Madalena pulsó el interruptor y una luz amarillenta y débil iluminó tenuemente el despacho, proyectando sombras fantasmagóricas por el suelo y sobre los armarios. Tomás se engolfó en los documentos, perdiendo la noción del tiempo y del espacio, olvidándose de dónde estaba, sordo a los comentarios de la mujer, transportado a una realidad lejana, perdido en un mundo sólo suyo; suyo y de Toscano. Las fotocopias y apuntes fueron volando ante sus ojos, dispuestos a la derecha cuando los consideraba relevantes, dejándolos a la izquierda si no le parecían pertinentes. Identificó reproducciones de la Historia de los Reyes Católicos, de Bernáldez; de la Historia general y natural de las Indias, de Oviedo; del Psalterium, de Giustiniani; de la Historia del Almirante, de fray Hernando Colón; además de los documentos de Muratori, de la Minuta de Mayorazgo, de la Raccolta, de las Anotaciones y del Documento Asseretto. Había también fotocopias de una carta de Toscanelli y de varias misivas firmadas por el propio Colón. Para completar aquella lista de documentos, faltaba Paesi nuovamente retrovati, de Francesco da Montalboddo, pero Tomás ya sabía que ése lo había consultado Toscano en Río de Janeiro.
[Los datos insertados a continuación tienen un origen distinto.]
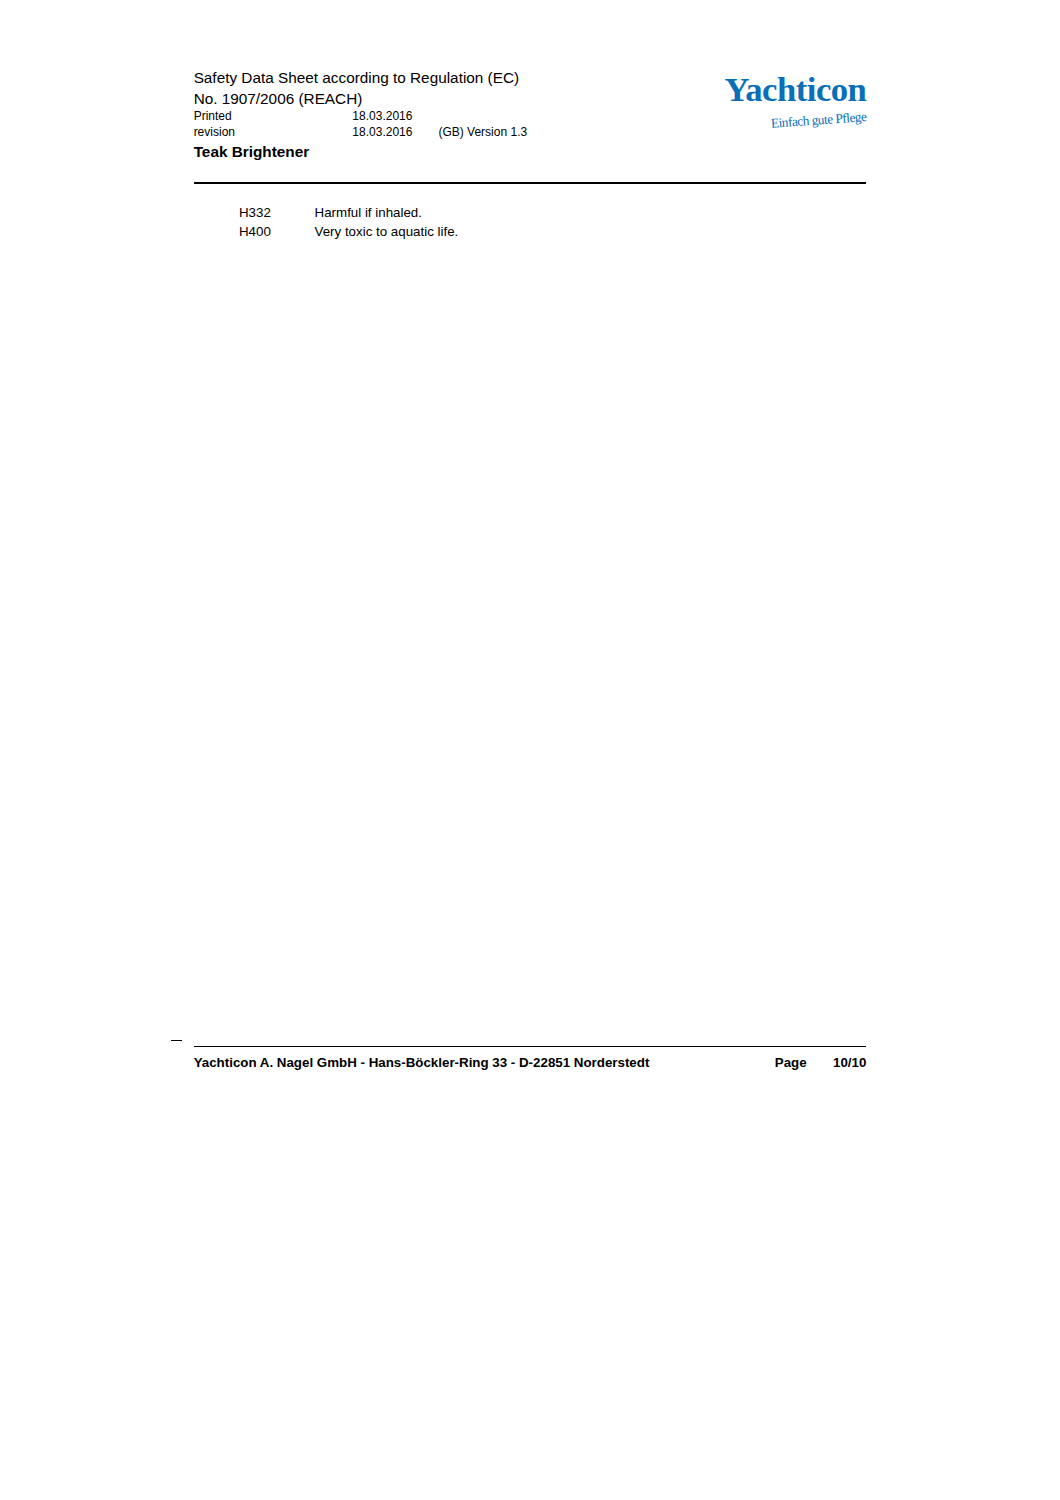Safety Data Sheet according to Regulation (EC)
No. 1907/2006 (REACH)
Printed 18.03.2016
revision 18.03.2016 (GB) Version 1.3
Teak Brightener
Yachticon Einfach gute Pflege
H332 Harmful if inhaled.
H400 Very toxic to aquatic life.
Yachticon A. Nagel GmbH - Hans-Böckler-Ring 33 - D-22851 Norderstedt
Page 10/10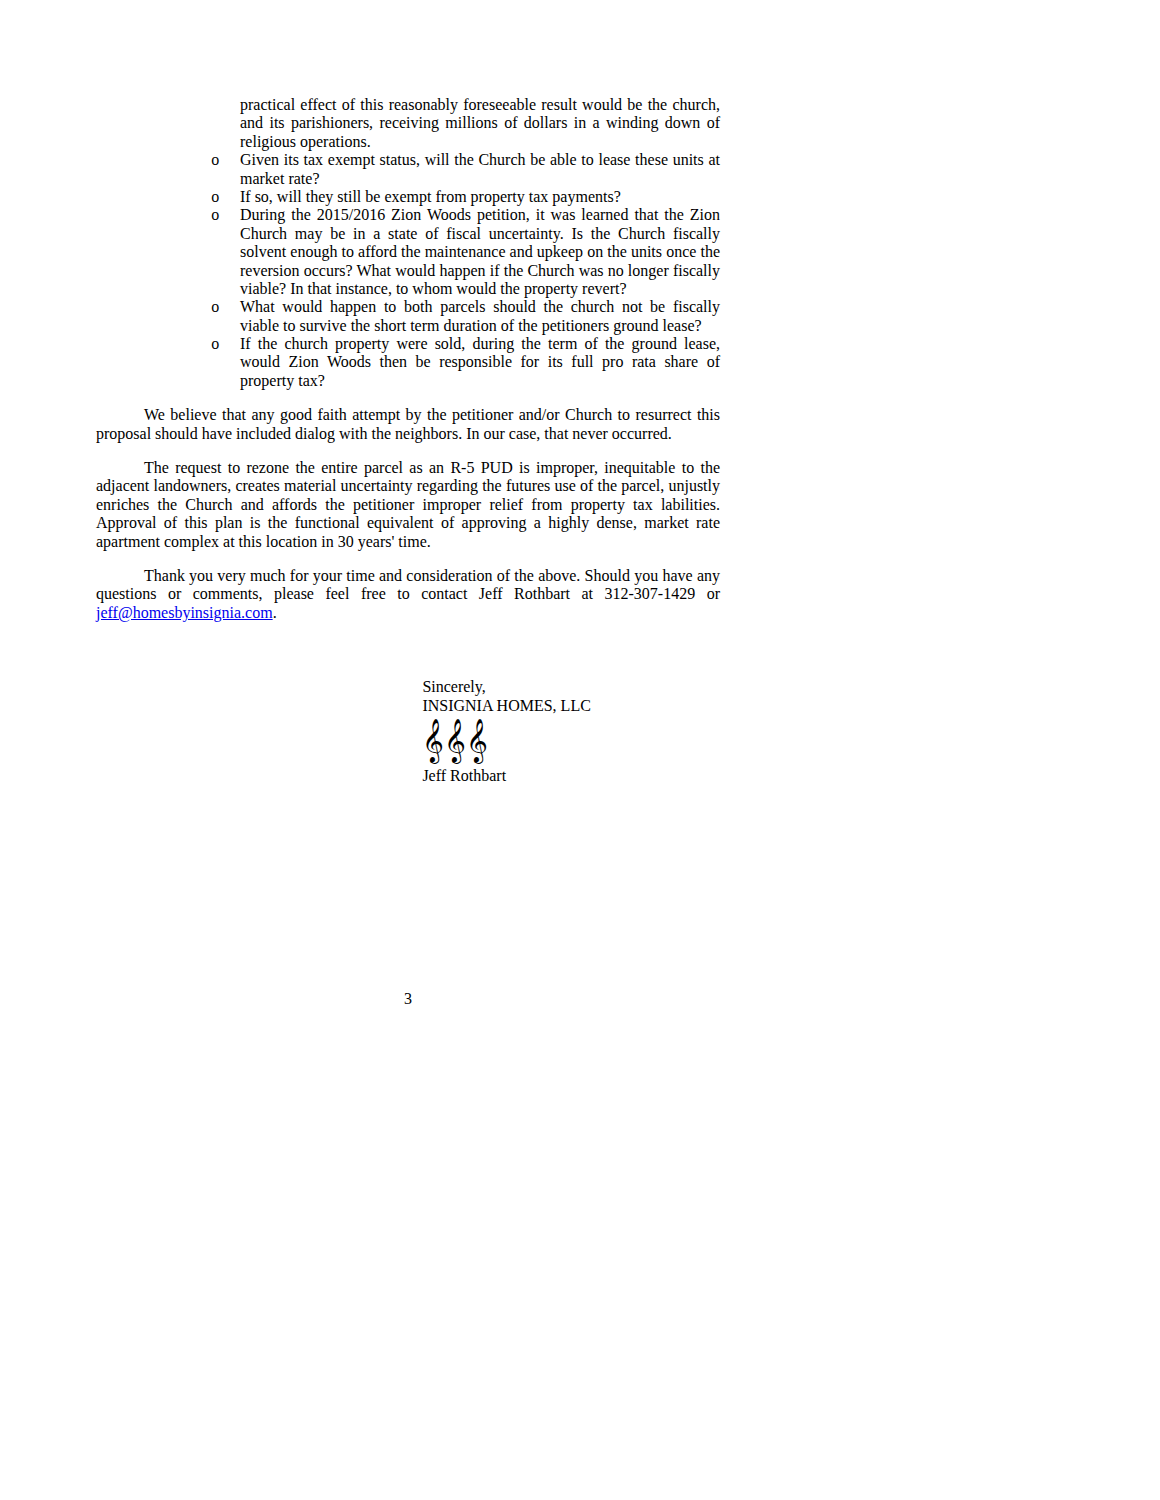practical effect of this reasonably foreseeable result would be the church, and its parishioners, receiving millions of dollars in a winding down of religious operations.
Given its tax exempt status, will the Church be able to lease these units at market rate?
If so, will they still be exempt from property tax payments?
During the 2015/2016 Zion Woods petition, it was learned that the Zion Church may be in a state of fiscal uncertainty. Is the Church fiscally solvent enough to afford the maintenance and upkeep on the units once the reversion occurs? What would happen if the Church was no longer fiscally viable? In that instance, to whom would the property revert?
What would happen to both parcels should the church not be fiscally viable to survive the short term duration of the petitioners ground lease?
If the church property were sold, during the term of the ground lease, would Zion Woods then be responsible for its full pro rata share of property tax?
We believe that any good faith attempt by the petitioner and/or Church to resurrect this proposal should have included dialog with the neighbors. In our case, that never occurred.
The request to rezone the entire parcel as an R-5 PUD is improper, inequitable to the adjacent landowners, creates material uncertainty regarding the futures use of the parcel, unjustly enriches the Church and affords the petitioner improper relief from property tax labilities. Approval of this plan is the functional equivalent of approving a highly dense, market rate apartment complex at this location in 30 years' time.
Thank you very much for your time and consideration of the above. Should you have any questions or comments, please feel free to contact Jeff Rothbart at 312-307-1429 or jeff@homesbyinsignia.com.
Sincerely,
INSIGNIA HOMES, LLC
𝄞𝄞𝄞
Jeff Rothbart
3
El manto sombrío de la noche ya se había abatido sobre la ciudad cuando el visitante regresó al presente. Se dio cuenta de que se había olvidado de almorzar y que se encontraba solo en el despacho, sentado en el suelo, con los documentos desparramados alrededor. Ordenó las cosas en la caja y se levantó. Los músculos de la espalda y de las piernas tardaron en reaccionar; tensos y doloridos, trabaron sus movimientos. Casi cojeando recorrió el pasillo y fue a la sala. Madalena se encontraba tumbada en el sofá, dormitando, con un libro sobre el arte renacentista abandonado en el regazo. Tomás tosió, intentando despertarla.

– Señora -murmuró-. Señora.

La mujer abrió los ojos y se sentó, sacudiendo la cabeza para despertar.

– Disculpe -balbució, soñolienta-. Estaba echando un sueñecito.

– Ha hecho bien.

– ¿Encontró lo que buscaba?

– Sí.

– Pobrecito, debe de estar cansado. Incluso fui a ofrecerle algo de comer, pero usted no me oía, parecía hipnotizado en medio de toda aquella confusión.

– Le pido disculpas, no me di cuenta de su presencia. Supongo que cuando me concentro no me entero de lo que pasa a mi alrededor. Se puede estar acabando el mundo y yo sigo, ajeno a todo.

– Mi marido era igual, no se preocupe. Cuando se dedicaba a sus cosas, parecía ausentarse de la realidad. -Hizo un gesto en dirección a la cocina-. Pero, mire, le he preparado un bistec estupendo.

– Ah, gracias. No tenía por qué molestarse.

– No es molestia ninguna. ¿Quiere comerlo? Ahí lo tiene…

– No, no, gracias. Sólo quería pedirle una cosa.

– Dígame.

– ¿Puedo llevarme la caja para fotocopiar los documentos! Se los traeré mañana sin falta.

– ¿Quiere llevarse la caja? -preguntó la mujer, reticente-. Ah, no sé qué decirle.

– No tiene por qué preocuparse: se lo traeré todo de vuelta mañana. Todo.

– No lo sé…

Tomás llevó su mano al bolsillo y sacó la cartera. La abrió y mostró dos documentos personales, que le extendió a Madalena.

– Mire, le pido que se quede con mi carné de identidad y mi tarjeta de crédito. Se los dejo como garantía de que volveré mañana con sus cosas.

La dueña de casa cogió los documentos y los estudió con atención. Lo miró a los ojos y se decidió.

– Vale -dijo por fin, guardando los dos documentos en el bolsillo de su bata-. Pero tráigame todo mañana sin falta.